Matrice, exposition à la galerie Jean Brolly, du 26 octobre au 23 novembre 2019
La France
À l’ère de Google Street View, il n’est plus nécessaire de se déplacer pour accéder à l’image d’un lieu. Les outils numériques de cartographie permettent de préparer un voyage et de rechercher le spot idéal par survol des paysages. On passe instantanément d’une ville à l’autre sans notion de durée ni de distance.
En réaction et en dialogue avec ces outils numériques exceptionnels, mon travail artistique s’attache à mettre en jeu le temps, le déplacement physique et le hasard. Dans une époque envahie par la simultanéité, la vitesse et une ubiquité illusoire, je m’attache à produire des œuvres selon des processus classiques de création longs et complexes. Chaque série d’images relève d’un protocole précis qui engage la durée.
Pour le projet « la France » le territoire est quadrillé selon une matrice orthogonale de 100 km d’unité. A chaque intersection de la matrice, toujours une photographie avec un objectif 100 mm qui pointe vers le nord au niveau de l’horizon. « Reconnaître le studium, c’est fatalement rencontrer les intentions du photographe » disait Roland Barthes (1). Ici le cadrage n’est pas choisi mais contraint parle point GPS, l’orientation cardinale et la focale utilisée : mon intention est-elle lisible intrinsèquement à chaque image ? Tandis que « le punctum d’une photo, c’est ce hasard qui, en elle, me point » (2) ; le téléobjectif tente de saisir un détail (punctum). Ce projet allie donc contraintes fortes et hasard, corps et temporalité : quel que soit l’accessibilité du lieu, son environnement, son cadre, je me donne rendez-vous là et nulle part ailleurs …
L’ensemble des 52 images ainsi obtenues nous révèle un paysage enfoui, une œuvre arpentée proposant une radiographie non continue de la France, avec une objectivité construite.

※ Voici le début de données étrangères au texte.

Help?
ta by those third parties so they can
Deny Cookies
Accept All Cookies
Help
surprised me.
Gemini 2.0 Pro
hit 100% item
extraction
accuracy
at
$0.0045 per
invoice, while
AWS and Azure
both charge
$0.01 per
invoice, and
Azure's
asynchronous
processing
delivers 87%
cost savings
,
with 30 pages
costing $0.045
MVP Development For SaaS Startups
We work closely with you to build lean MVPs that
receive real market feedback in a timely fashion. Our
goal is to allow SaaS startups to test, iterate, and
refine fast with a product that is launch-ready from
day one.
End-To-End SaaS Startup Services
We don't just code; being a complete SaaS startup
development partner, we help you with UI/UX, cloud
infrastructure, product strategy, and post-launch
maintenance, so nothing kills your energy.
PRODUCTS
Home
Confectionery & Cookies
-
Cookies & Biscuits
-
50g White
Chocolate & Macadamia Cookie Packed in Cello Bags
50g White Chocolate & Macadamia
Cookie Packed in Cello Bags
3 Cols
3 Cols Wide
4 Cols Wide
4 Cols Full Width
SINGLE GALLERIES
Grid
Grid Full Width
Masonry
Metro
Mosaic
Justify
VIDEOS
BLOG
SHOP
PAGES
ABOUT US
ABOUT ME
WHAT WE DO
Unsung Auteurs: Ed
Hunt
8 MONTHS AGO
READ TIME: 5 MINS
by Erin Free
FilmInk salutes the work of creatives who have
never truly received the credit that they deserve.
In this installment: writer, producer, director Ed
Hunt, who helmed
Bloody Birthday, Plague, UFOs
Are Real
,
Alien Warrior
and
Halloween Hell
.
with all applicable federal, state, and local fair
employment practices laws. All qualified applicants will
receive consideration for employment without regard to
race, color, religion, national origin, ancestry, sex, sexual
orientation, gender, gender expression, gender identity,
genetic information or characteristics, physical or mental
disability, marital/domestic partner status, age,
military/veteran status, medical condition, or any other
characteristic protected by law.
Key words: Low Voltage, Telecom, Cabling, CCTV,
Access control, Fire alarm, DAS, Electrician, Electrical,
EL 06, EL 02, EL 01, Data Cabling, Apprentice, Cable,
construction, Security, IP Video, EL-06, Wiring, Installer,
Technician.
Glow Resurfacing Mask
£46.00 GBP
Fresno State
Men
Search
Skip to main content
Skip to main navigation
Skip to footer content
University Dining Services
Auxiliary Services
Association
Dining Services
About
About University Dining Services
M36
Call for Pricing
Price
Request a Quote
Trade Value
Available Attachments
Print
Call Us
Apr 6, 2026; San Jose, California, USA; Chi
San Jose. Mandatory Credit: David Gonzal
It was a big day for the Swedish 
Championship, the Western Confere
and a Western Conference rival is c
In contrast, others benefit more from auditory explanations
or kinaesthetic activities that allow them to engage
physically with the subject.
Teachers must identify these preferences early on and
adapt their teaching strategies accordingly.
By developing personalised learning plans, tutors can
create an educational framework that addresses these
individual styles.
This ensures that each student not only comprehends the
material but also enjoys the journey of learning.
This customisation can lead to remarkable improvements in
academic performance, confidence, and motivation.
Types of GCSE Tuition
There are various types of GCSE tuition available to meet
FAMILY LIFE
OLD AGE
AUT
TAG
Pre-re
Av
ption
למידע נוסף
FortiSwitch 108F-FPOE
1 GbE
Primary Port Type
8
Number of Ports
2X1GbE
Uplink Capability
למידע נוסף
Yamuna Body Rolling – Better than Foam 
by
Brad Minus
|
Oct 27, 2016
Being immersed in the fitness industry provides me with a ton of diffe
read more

Le résultat tient son originalité non pas tant dans le résultat visuel mais dans les sujets statistiquement très rarement photographiés. Peut-être jamais photographiés. Ce projet pose la question de la photographie : ces images accèdent-elles moins au statut de Photographie que celles qui seraient réalisées par l’œil aiguisé d’un photographe de paysage en quête du meilleur point de vue ? Pour cette raison, et parce que les lieux sont généralement difficiles d’accès, les photographies sont sous-exposées. Difficile à voir pour le spectateur. L’œil devra faire un effort d’adaptation.
Cet ensemble propose ainsi une grande fresque de la France au travers d’une vision nouvelle, loin des routes, sortie de clichés habituels des belles images mais porteur d’une certaine vérité.